Accordingly, if plaintiff’s counsel faces a  § 502(a)(3) claim, he/she should raise “a parcel of equitable defenses” by way of contending that granting the ERISA fiduciary’s claim for 100% reimbursement of monies that were paid out by the Plan would not be an “appropriate” equitable remedy in the circumstances.

Two final points about Sereboff : First, because Mid-Atlantic was the prevailing party, it had exercised its option at the District Court to seek an award of fees under § 502(g)(1), which was granted.  Thus, litigation over the validity of the fiduciary’s claim may be costly.

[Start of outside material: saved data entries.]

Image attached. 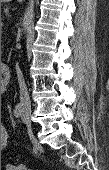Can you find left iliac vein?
<instances>
[{"label":"left iliac vein","mask_w":109,"mask_h":170,"mask_svg":"<svg viewBox=\"0 0 109 170\" xmlns=\"http://www.w3.org/2000/svg\"><path fill=\"white\" fill-rule=\"evenodd\" d=\"M22 121H23L24 123H28V122H29V120L25 117V115H23Z\"/></svg>","instance_id":"1"}]
</instances>
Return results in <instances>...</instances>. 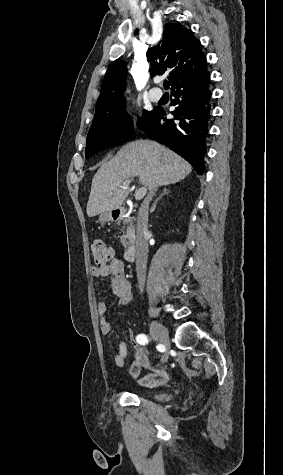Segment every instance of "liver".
I'll return each instance as SVG.
<instances>
[{
  "mask_svg": "<svg viewBox=\"0 0 283 475\" xmlns=\"http://www.w3.org/2000/svg\"><path fill=\"white\" fill-rule=\"evenodd\" d=\"M191 170L192 166L184 158L157 142H129L95 174L87 202V216L93 218L102 212L121 208L130 190L119 186L128 178L139 176L143 186L157 188L181 182Z\"/></svg>",
  "mask_w": 283,
  "mask_h": 475,
  "instance_id": "6515ba94",
  "label": "liver"
}]
</instances>
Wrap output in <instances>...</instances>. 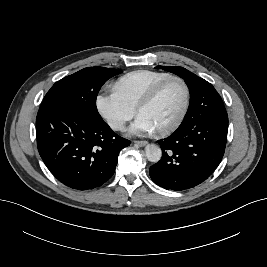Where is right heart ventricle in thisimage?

Secondly, the District Court’s decision sets out the provision of the Plan that Mid Atlantic sought to enforce.

ACTS OF THIRD PARTIES

This subrogation provision applies when you are sick or injured as a result of the act or omission of another person or party. Subrogation means the Company's right to recover any payments made to you or your dependent by a third party or any insurer acting in place of, or on behalf of a third party or a third party's insurer, because of an injury or illness caused by a third party. Third party means another person or organization.If you or your dependent receives benefits and have a right to recover damages from a third party, the Company is subrogated to this right. All recoveries from a third party (whether by lawsuit, settlement, or otherwise) must be used to reimburse the Company net of reasonable attorney fees and court costs prorated to reflect that portion of the total recovery which is due the Company for benefits paid. Any remainder will be yours or your dependents. The Company's share of the recovery will not be reduced because you or your dependent has not received the full damages claimed, unless the Company agrees in writing to a reduction.You must promptly advise the Company whenever a claim is made against a third party with respect to any loss for which the Company benefits have been or will be paid. You or your dependent must execute any assignments, liens or other documents and provide information as the Company requests. MLH's benefits may be withheld until documents or information are received. If you need more information about subrogation, the Company will provide you with its subrogation procedures.

Mid Atl. Med. Servs. v. Sereboff, 303 F. Supp. 2d 691, Fn.11, 2004 U.S. Dist. LEXIS 2581 (D. Md., 2004). The Plan in question is more generous than many for it establishes a right in the Plan to a recover all amounts it expended “net of reasonable attorney fees and court costs.” There is nothing in ERISA that requires plan language to include such an off set.